- Episode no.: Season 4 Episode 14
- Directed by: Tom Cherones
- Written by: Steve Skrovan; Bill Masters; Jon Hayman;
- Production code: 415
- Original air date: January 6, 1993

Guest appearances
- Barry Diamond as Pat Buckles; Perry Anzilotti as Usher; Tom La Grua as Kernis; Eric Poppick as Maurice; Cathy Lind Hayes as Woman behind Elaine;

Episode chronology
| ← Previous "The Pick" | Next → "The Visa" |
- Seinfeld season 4

= The Movie (Seinfeld) =

"The Movie" is the fourteenth episode of the fourth season of the American television sitcom Seinfeld (and the 54th episode overall). It first aired on NBC in the United States on January 6, 1993. In this episode, the characters repeatedly miss each other at one movie theater, then another.

==Plot==
In one night, Jerry is booked at two different comedy clubs, then going to seeing the movie CheckMate with his friends. Confused scheduling makes him needlessly miss one of his sets, postpone the other, and give up the movie, but he must go drop out of the movie in person, then return to the club. Pat Buckles, a small-time comedian who loiters at clubs to fill in for no-shows, shares a taxi to rub elbows with Jerry. The ride is prolonged when Buckles gets them stuck in traffic, and fails to take a hint at Jerry's impatience for his life story, jokes, and personal requests.

At the Paragon, George mistakenly waits in the ticket holders' line to buy tickets. When Elaine and Kramer arrive, the movie is sold out. Everyone agrees to go to the next showing at the Paradise Twin instead, despite Elaine's disappointment at going to a two-screen theater instead of single-screen. They leave Kramer behind to wait for Jerry.

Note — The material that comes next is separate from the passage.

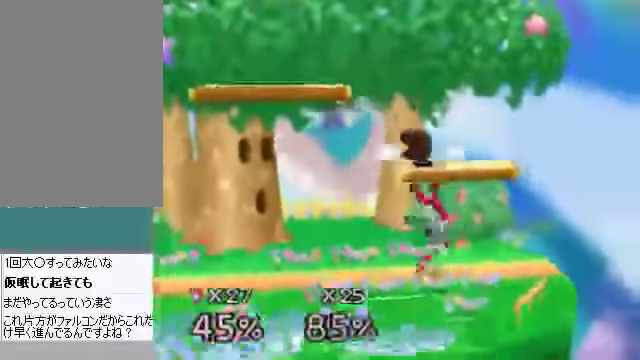
{"buttons": [], "left_stick": "left", "events": [[101, "left_stick", "down"], [235, "A", "down"], [335, "A", "up"], [369, "left_stick", "left"]]}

George buys everyone's tickets. Elaine only has a twenty to pay him back, and he tries to get it from her despite not having change. Elaine reluctantly saves everyone's seats while George leaves to find Kramer and Jerry. Overcoming her trauma from a "seat-saving incident" that tore her coat, Elaine fends off an onslaught of seat-seekers on all sides, but finally gives up and yields the seats.

Having skipped dinner, Kramer gives in to his craving for a hot dog at Papaya King across the street, causing both George and Jerry to miss him. Before leaving, Jerry is tantalized by a trailer for Rochelle, Rochelle, an erotic film with a young female lead. Having sent Buckles and the taxi away, Jerry suffers more delays getting another taxi back.

After bickering with a woman for talking loudly through the trailers, Elaine steps out to buy concessions, but becomes baffled by drink and popcorn sizes. George re-enters the theater twice, failing to find Elaine; since he keeps misplacing his ticket stubs, an unsympathetic ticket taker collects his extra tickets. George sees Rochelle instead, while the same ticket taker waves Kramer through with no ticket at all. The loud talker gives Elaine's seat to Kramer, and his hot dog drips mustard onto Elaine's coat. With no seats left, Elaine is forced to see Rochelle as well.

Buckles fills in at the club for the late-arriving Jerry, scoring a hit with the audience. Buckles invites Jerry to Rochelle as consolation for his wasted night. They end up at the same showing as George and Elaine; with Jerry and Elaine underwhelmed and a tall man blocking George's view, they all bail early. Kramer, wearing Elaine's soiled coat, finds them. George asks Jerry and Kramer to repay him, but they only have twenties.

==Production==
A deleted scene shows Buckles performing his stand-up jokes in Jerry's place, doing impressions of many historical figures being stuck in traffic.

==Continuity==
The fictional film Rochelle, Rochelle ("a young girl's strange, erotic journey from Milan to Minsk") is first mentioned in this episode. George rents it from a video store in Season 4's "The Smelly Car", and it is turned into a Broadway musical starring Bette Midler in Season 6's "The Understudy". The phrase "from Milan to Minsk" is also used in the episode "Igor, Gregor & Timor" of Larry David's series Curb Your Enthusiasm.